Source
# # # # #

Dans les bastions des "colectivos" à Caracas, les manifestants sont indésirables

La voix d'Hugo Chavez résonne dans les haut-parleurs d'un quartier pauvre de l'ouest de Caracas, comme pour rappeler que dans ce bastion "chaviste", les manifestants de l'est aisé de la capitale ne sont pas les bienvenus.

"Vive la Révolution !", le cri de l'ex-président Chavez (1999-2013) retentit désormais chaque jour dans le quartier du 23 janvier, considéré comme la place forte des "colectivos", les groupes communautaires dévoués au gouvernement de Nicolas Maduro.

Jusqu'à présent, les étudiants et sympathisants de l'opposition qui battent le pavé depuis un mois pour protester contre la gestion de l'héritier politique de Hugo Chavez ne se sont pas aventurés dans cette zone.

Corps civils officiels, les "colectivos" affirment que le rôle qui leur a été confié par le "comandante" est de garantir la sécurité et la propreté dans les rues, d'organiser des activités pour les enfants et de promouvoir les programmes de santé et d'éducation du gouvernement.

Mais les manifestants les voient davantage comme les exécutants zélés des basses oeuvres du gouvernement et les accusent de mener des expéditions punitives en tirant à l'arme à feu sur les protestataires. Les violences qui ont émaillé les manifestations depuis un mois ont déjà fait officiellement 20 morts.

"Ils diabolisent les +colectivos+ parce qu'ils veulent se débarrasser de ceux qui conduisent le processus" révolutionnaire, se défend Mauricio Urbina, employé municipal de 49 ans et coordinateur du "Colectivo La Libertad".

"S'ils veulent la paix, pourquoi envoient-ils les +colectivos+ ?", répond Miguel Rodriguez, étudiant en droit de 21 ans qui fait partie des militants radicaux qui affrontent quasi quotidiennement les forces de l'ordre dans le quartier cossu de Chacao, à l'est de la capitale.

Cette fracture économique et idéologique entre l'est et l'ouest de Caracas était particulièrement sensible mercredi au moment des hommages rendus à Hugo Chavez.

Alors qu'à Chacao des groupes de jeunes provoquaient une nouvelle fois les forces de l'ordre, les habitants du 23 janvier lançaient des feux d'artifice et des cerfs-volants en l'honneur du "commandant éternel".

"Les pauvres font la fête et les riches manifestent", résumait au "23 janvier" Urbina, casquette à étoile rouge vissée sur la tête.

Les dirigeants des "colectivos" reconnaissent que leur présence dissuadent les protestataires de chercher à entraîner les quartiers déshérités dans leur sillage. Pourtant les plus démunis sont autant, voire davantage, touchés par l'insécurité et les problèmes économiques reprochés à M. Maduro.

# # # # #

Documents fournis
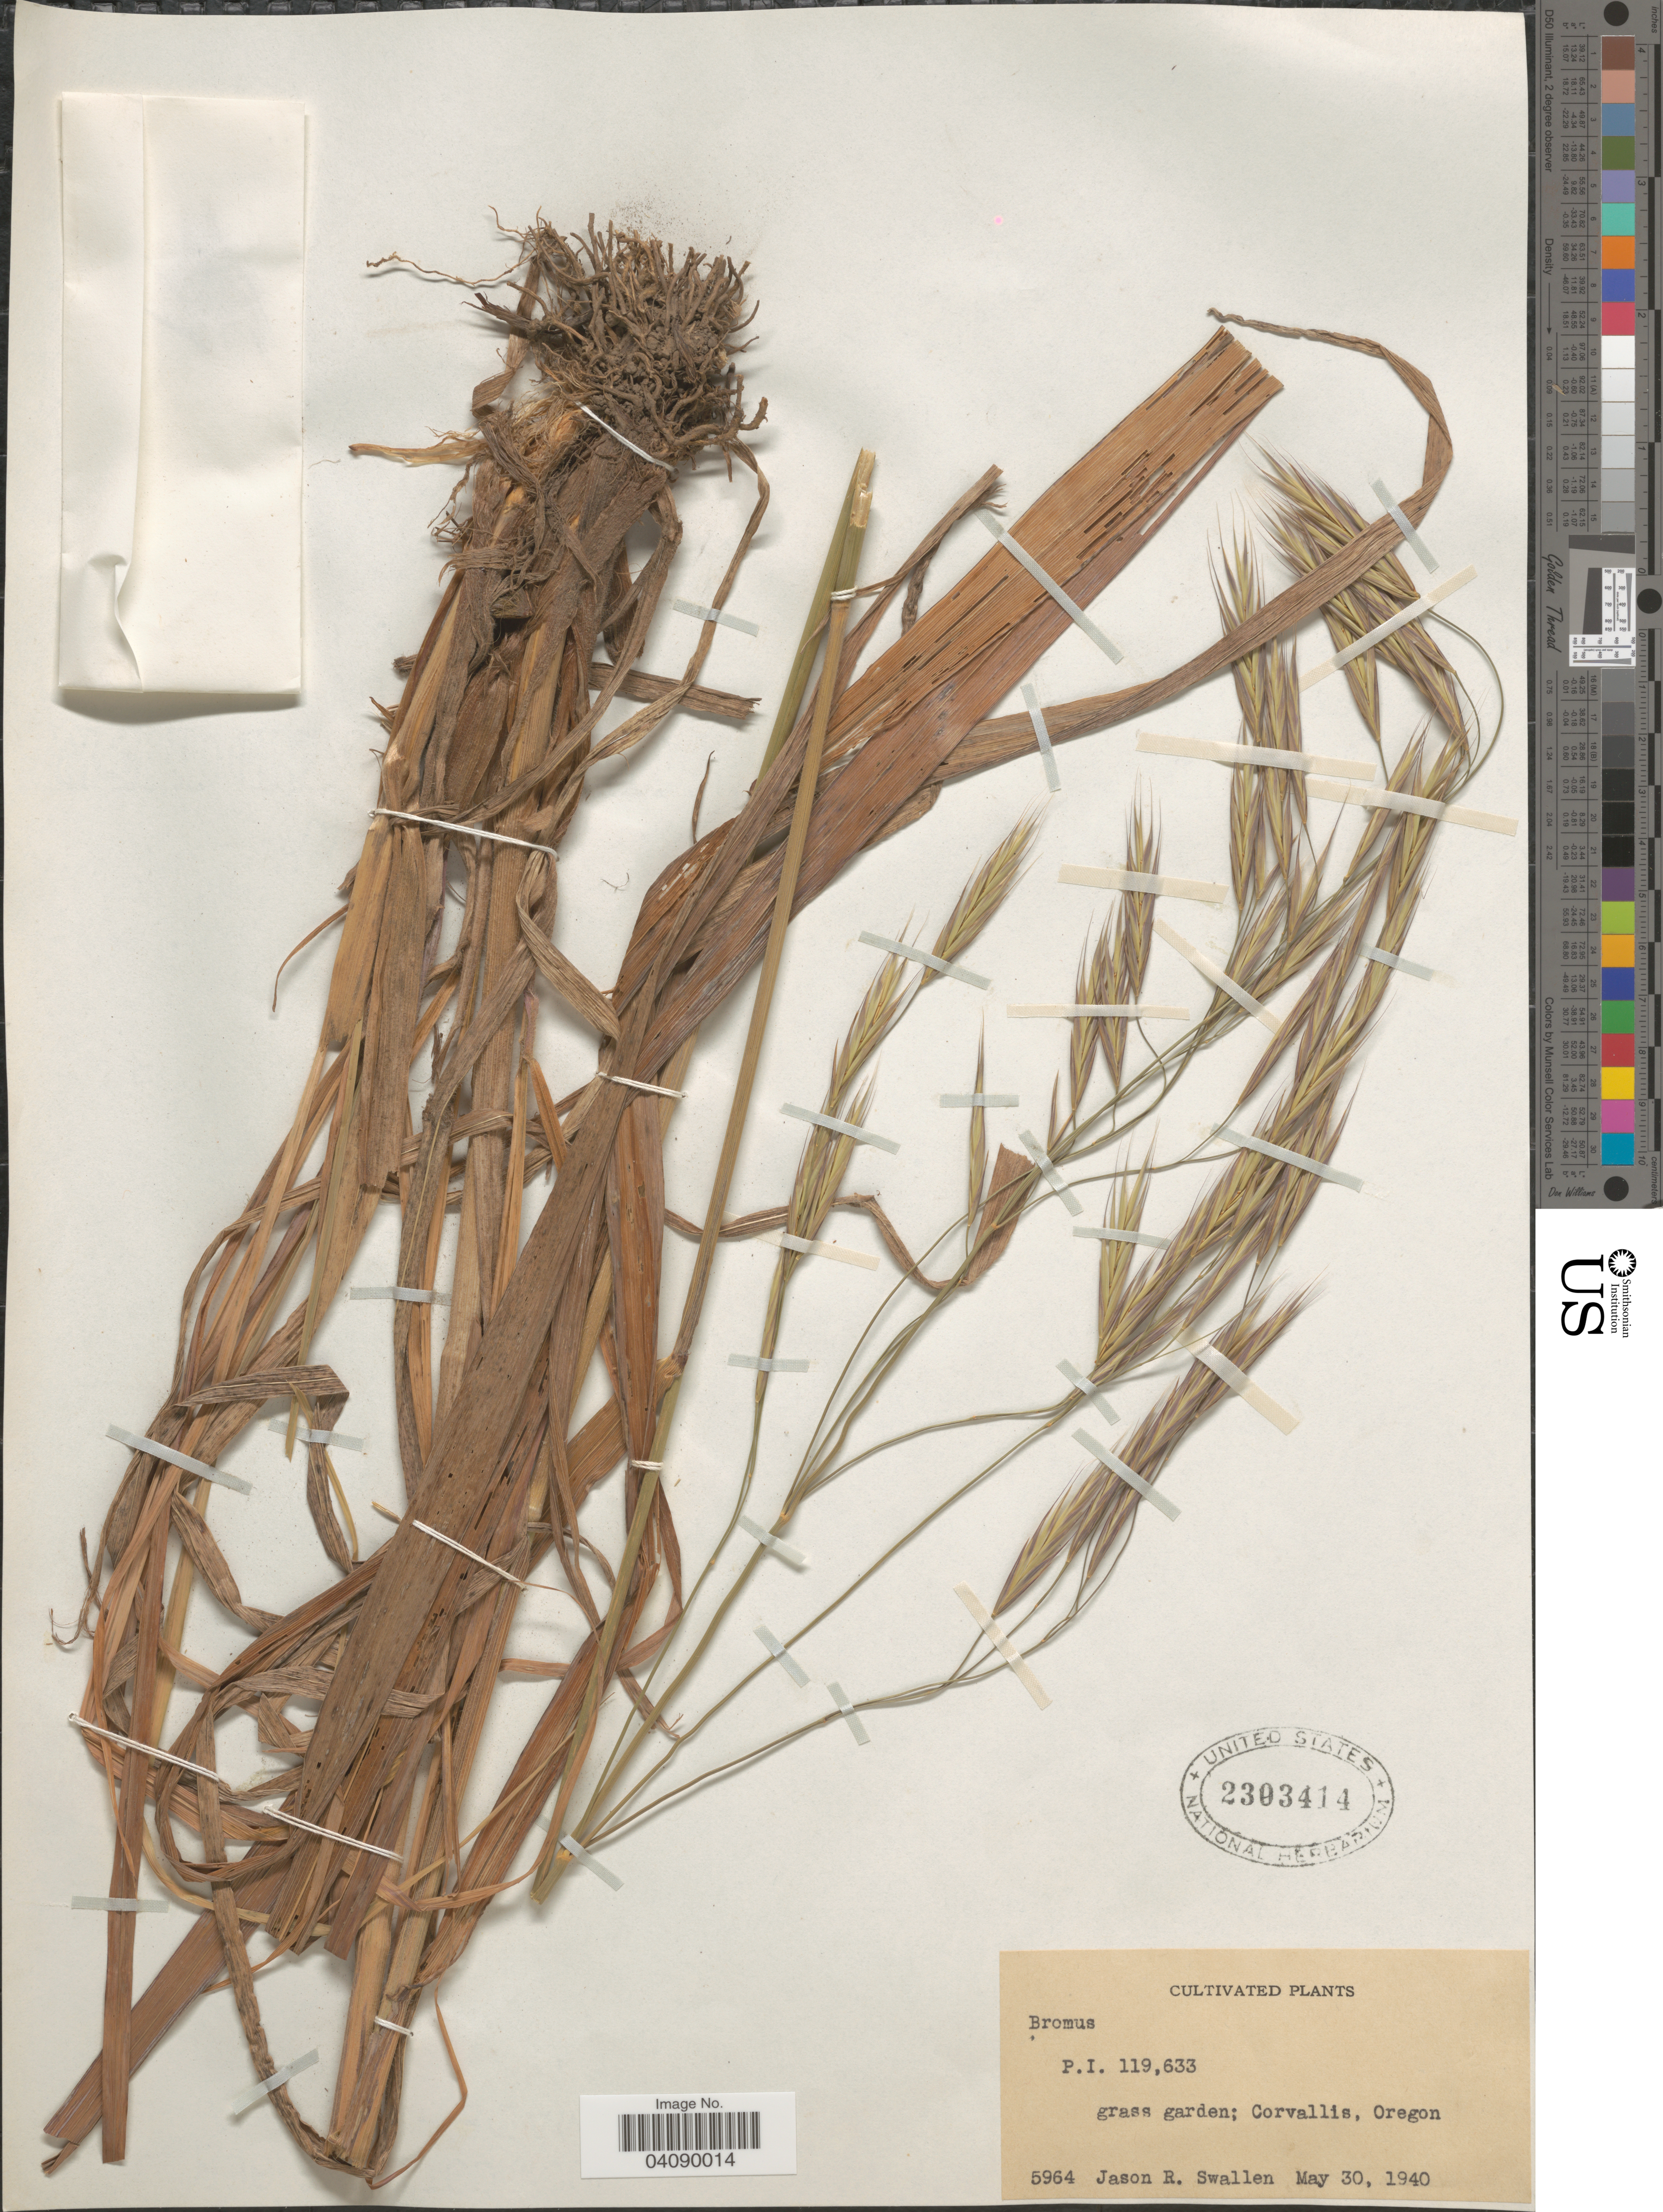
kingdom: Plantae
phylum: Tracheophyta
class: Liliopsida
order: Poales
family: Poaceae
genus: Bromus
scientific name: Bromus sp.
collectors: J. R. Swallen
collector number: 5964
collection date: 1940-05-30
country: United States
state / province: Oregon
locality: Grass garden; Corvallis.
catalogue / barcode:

# # # # #

Travail demandé
1. Recopiez fidèlement le passage de l'article sur les « colectivos » de Caracas qui va de « Cette fracture économique » jusqu'à « sur la tête. », ces deux extrémités comprises.
2. Reproduisez à l'identique les lignes des fiches, depuis celle qui contient « class: Liliopsida » jusqu'à la dernière ligne des fiches, ces deux extrémités comprises, et rien d'autre.

Réponses par consigne
1.
Cette fracture économique et idéologique entre l'est et l'ouest de Caracas était particulièrement sensible mercredi au moment des hommages rendus à Hugo Chavez.

Alors qu'à Chacao des groupes de jeunes provoquaient une nouvelle fois les forces de l'ordre, les habitants du 23 janvier lançaient des feux d'artifice et des cerfs-volants en l'honneur du "commandant éternel".

"Les pauvres font la fête et les riches manifestent", résumait au "23 janvier" Urbina, casquette à étoile rouge vissée sur la tête.

2.
class: Liliopsida
order: Poales
family: Poaceae
genus: Bromus
scientific name: Bromus sp.
collectors: J. R. Swallen
collector number: 5964
collection date: 1940-05-30
country: United States
state / province: Oregon
locality: Grass garden; Corvallis.
catalogue / barcode:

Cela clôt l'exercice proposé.